Aber ich schweife ab. Wichtiger ist die frage: Was macht das Holz mit dem hellen Josephi Bock? Kurz gesagt, es schmeichelt ihm. Ich war ja skeptisch, weil holzige Aromen meiner Meinung nach eher zu dunkleren Bieren passen. Der helle, durchaus auch hopfige Josephi Bock kombiniert mit schweren Holzaromen? Geht das? Ja, es geht – und es geht, weil man gerade KEINE Holzfässer benutzt hat. Wie gesagt, im Holzfass altert das Bier, oxidiert, verliert Hopfigkeit und Spritzigkeit. Das liegt daran, dass Holzfässer nicht „gasdicht“ sind. Mit der Holzzugabe im Tank lässt sich das Problem umgehen. Das ist vielleicht nicht so elegant, lässt dem Bier aber mehr von seinem „bierigen“ Charakter. Außerdem hat man es mit der Holzreifung nicht übertrieben. Je länger man das Holz im Bier (oder das Bier im Holzfass) lässt, desto mehr Aromen werden übertragen. Das kann man so lange machen, bis es einem den Mund vor lauter Tanninen verzieht. Darauf hat man beim Keesmann dankenswerterweise verzichtet.

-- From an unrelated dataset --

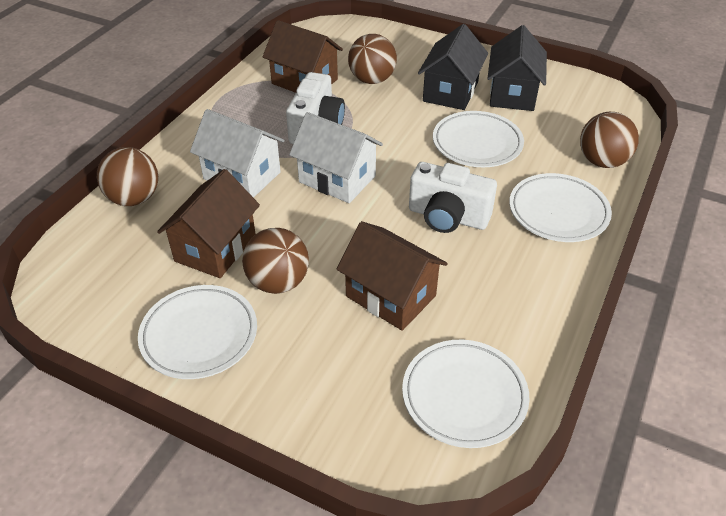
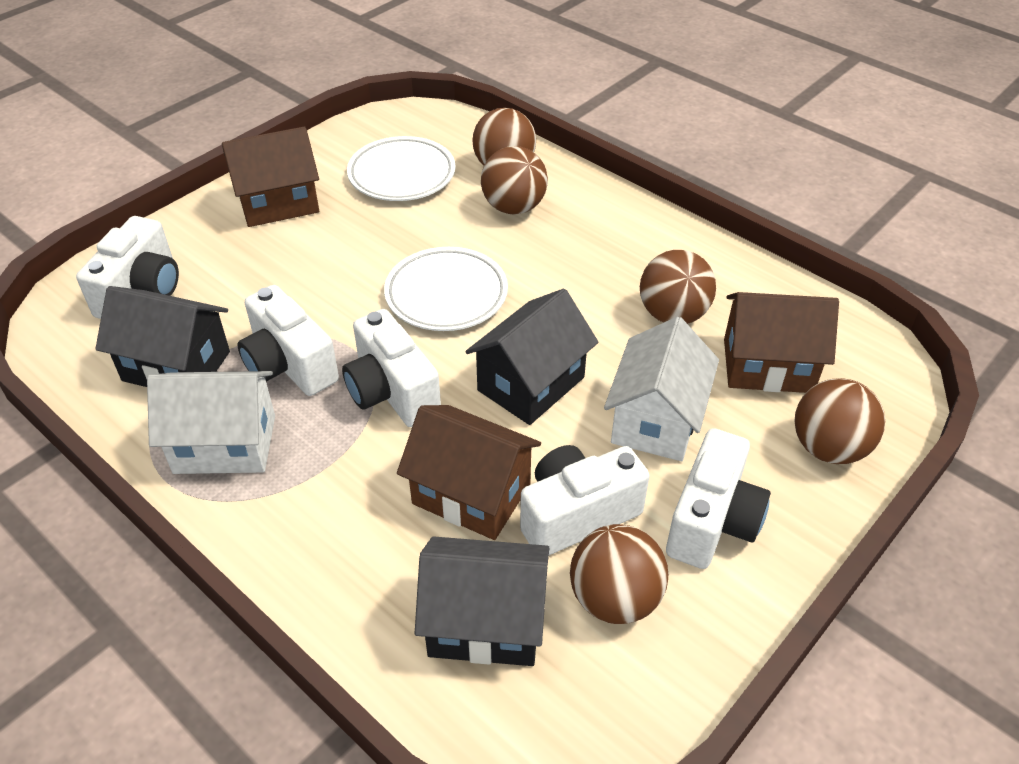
black house: [418,24,488,110] [487,25,547,111] = 2 -> [95,286,230,387] [415,536,549,666] [465,289,598,425] = 3
brown ball: [97,147,158,206] [242,228,309,294] [348,34,397,84] [580,112,639,168] = 4 -> [472,108,536,166] [481,146,548,214] [570,524,668,624] [640,250,716,324] [794,378,885,464] = 5
white camera: [286,72,345,144] [409,162,497,233] = 2 -> [76,216,179,319] [238,285,339,396] [342,309,441,427] [520,445,650,555] [666,428,771,569] = 5
white plate: [138,285,257,379] [402,340,530,448] [433,111,524,167] [509,173,612,242] = 4 -> [347,136,456,201] [384,247,508,331] = 2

Was herauskommt ist ein bernsteintrübes, gaumenschmeichelnd-weiches Bockbier mit einem sich Schluck für Schluck aufbauendem Bourbon- und Vanillearoma. Nichts erschlägt einen, nichts kleistert einem den Mund zu. Nicht zu süß (da zeigt sich die Stärke des Josephi Bocks), nicht zu holzig (da zeigt sich das Augenmaß beim „Ausbau“). Dazu kommen ein paar fruchtige Noten, die man so erstmal nicht erwartet. Gut! Richtig gut, auch wenn die Teku-Gläser in der ansonsten „rustikalen“ Brauerei deplatziert wirken. Meine Empfehlung: Unbedingt zum Dessert probieren, solange es das Bier noch gibt!